Inzwischen habe ich die USA hinter mir gelassen. Die Ostroute meiner Tour hat begonnen. In Phuket Old Town sitze ich gejetlagt und gut klimaanlagengefönt auf meiner Matratze und versuche klar zu kommen mit all den Erlebnissen der letzten Wochen und Monate. Ich merke: Es geht nicht. Zu viel. Es gibt nun wenigstens noch eine kleine Anekdote aus Hawaii, bevor ich über den zweiten Teil meiner Reise berichte.

Nach dem Ironman auf Big Island geht´s nach Kauai. Eine unfassbar wilde Insel – Wasser, Wind, Wandern, Wellenreiten… Ich bin geflasht von so viel rauer Schönheit: grüne, schroffe Felsenküste, Wasserfälle, Schildkröten, Delfine, Robben… Nach fünf Tagen geht´s weiter nach Maui. Maui hält für uns gleich am Ankunftstag ein Abenteuer anderer Art bereit. Big Beach soll toll sein und wir fahren dort hin: weißer Pudersand, Palmen, ein paar Sonnenschirme und Familien mit Kühltaschen. Hier verbringen wir einen entspannten Tag am Strand und in den tosenden Wellen. Es ist Sonntag, am Strand nebenan soll man heute angeblich den Sonnenuntergang mit Trommeln und Tanz feiern. Das klingt interessant. Am späten Nachmittag packen wir unsere Rucksäcke und finden eine kleine Felsspalte. So kommt man wohl rüber zum Nachbarstrand: Little Beach. Unser Abend beginnt wie ein einfallsloser Fantasy-Plot: durch eine Felsspalte gelangen wir in ein Paralleluniversum. Eben noch am Familienstrand gewesen, spuckt und der Felsen wieder aus.

Ich höre Lachen und Trommeln, rieche Gras und Feuer. Kleiner Strand, viele Menschen. Sie sitzen auf Decken, toben in den Wellen, Bier in der Hand, Peace und Party. Keiner der Leute stört sich daran, dass wir zwei Touri-Triathleten wie Aliens dastehen, Ironman-Rucksack auf dem Rücken, Klappstühle in der Hand, Mund offen. Hier geht offenbar alles. Nackt und angezogen. Mit und ohne Behaarung. Mit und ohne Tattoo. Mit Bier und Haschkeks. Mit Wasser und Coke.

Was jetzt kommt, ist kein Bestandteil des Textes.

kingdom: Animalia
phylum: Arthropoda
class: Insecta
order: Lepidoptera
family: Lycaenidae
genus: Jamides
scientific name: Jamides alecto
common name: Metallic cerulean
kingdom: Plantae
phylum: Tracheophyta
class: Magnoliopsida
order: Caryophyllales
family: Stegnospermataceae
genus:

Du kannst mit und ohne Klappstuhl kommen. Auf Decken sitzen und im Sand und auf Bäumen. Als Trommler, Touri und Triathlet. Jung und alt, klein und groß, dünn und dick. Lokals, Touris, Rednecks, Hippies, Streuner, Spießer. Aber so bunt und verschieden alle sind, eins ist gemeinsam: Alle wirken wie glücklich Gestrandete. In einer anderen Welt.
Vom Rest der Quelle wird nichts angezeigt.